I lost any fear of public performance in high school speech class. Really. One of my best decisions ever was to nerd out and join the speech and debate team. I suppose for some people that’s social suicide, and somehow it wasn’t for me. Keep in mind, I think an evening watching Dr. Who reruns is a great use of my time.
In fact, I relish being in front of others. I like to entertain people. It’s stupid to feel bored and miserable in class. Yesterday, half of my class was taken up with a guest speaker. My associate had asked him to come and talk about health care integration. Nice young guy and just dreadful. I could feel the deadness in the classroom.We had a better time when I was up there.
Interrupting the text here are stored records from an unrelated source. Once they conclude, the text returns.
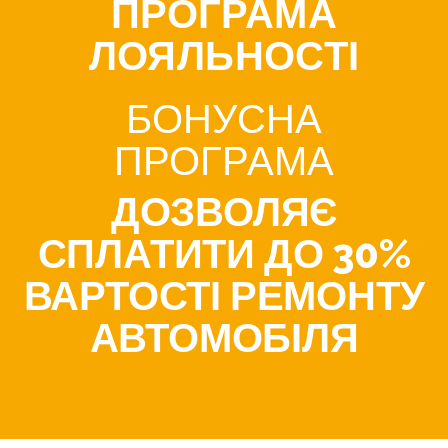
ПРОГРАМА
ЛОЯЛЬНОСТІ
БОНУСНА
ПРОГРАМА
ДОЗВОЛЯЄ
СПЛАТИТИ ДО 30%
ВАРТОСТІ РЕМОНТУ
АВТОМОБІЛЯ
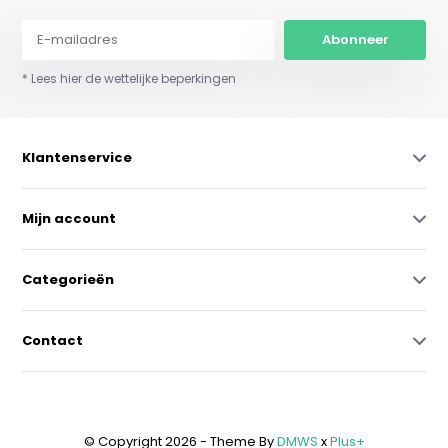
Abonneer
* Lees hier de wettelijke beperkingen
Klantenservice
Mijn account
Categorieën
Contact
© Copyright 2026 - Theme By
DMWS
x
Plus+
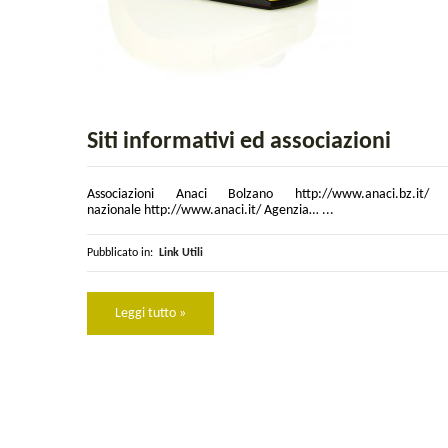
Siti informativi ed associazioni
Associazioni Anaci Bolzano http://www.anaci.bz.it/ 
nazionale http://www.anaci.it/ Agenzia… ...
Pubblicato in:
Link Utili
Leggi tutto »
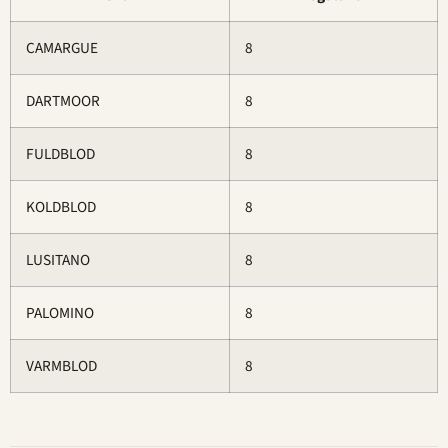
CAMARGUE
8
DARTMOOR
8
FULDBLOD
8
KOLDBLOD
8
LUSITANO
8
PALOMINO
8
VARMBLOD
8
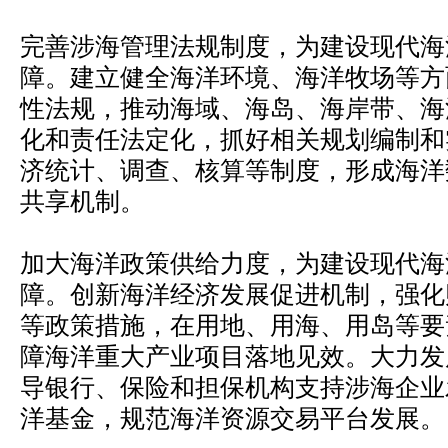
完善涉海管理法规制度，为建设现代海
障。建立健全海洋环境、海洋牧场等方
性法规，推动海域、海岛、海岸带、海
化和责任法定化，抓好相关规划编制和
济统计、调查、核算等制度，形成海洋
共享机制。
加大海洋政策供给力度，为建设现代海
障。创新海洋经济发展促进机制，强化
等政策措施，在用地、用海、用岛等要
障海洋重大产业项目落地见效。大力发
导银行、保险和担保机构支持涉海企业
洋基金，规范海洋资源交易平台发展。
I suppose if I’m honest, I want to be admired. When I reflect on my broken family, I know that I have lost the respect of my daughters -which at their ages, is not at an all time high anyway. I’ve lost the attention of a partner, and my “boss”, a friend, is now caught up in his own divorce and replacement romance, which infuriates me to a degree way out of proportion to the situation. He pays no attention to the work I’m doing. None. He’s got a blonde new girl in his bed, and that’s the story there. Fucking boring, if you ask me.
See? It does piss me off.
The highlight of the day was supposed to be a dinner with my neighbor, a smart and quite beautiful woman who is now, to both our surprise, in her mid fifties. The subject of dating came up again. I felt panicked. My friend is quick and witty, and in the eleven years since her divorce, she has had two other relationships end badly. Why would I go through that again? Why? I think her sense of humor saves her….she tells me there are lots of funny things that happen on dates.
Ha, ha, ha, ha.
I enjoy my friend, but the talk about dating really disturbed me. And a future all alone does, too.
The depression is just under the surface. Here comes another weekend, and it’s likely to pop up again. Do I indulge it or do I distract myself? Entertaining others is a distraction, in some ways. The audience is responding to an image, a set of ideas, and it’s only part of you. It feels good, but then you have to face yourself. I have been on a metaphorical stage much of my life, I know how to please and I know how to entertain, and I like the feeling when others are pleased, but what about the other side of me?
I want someone to pay attention to that part, too.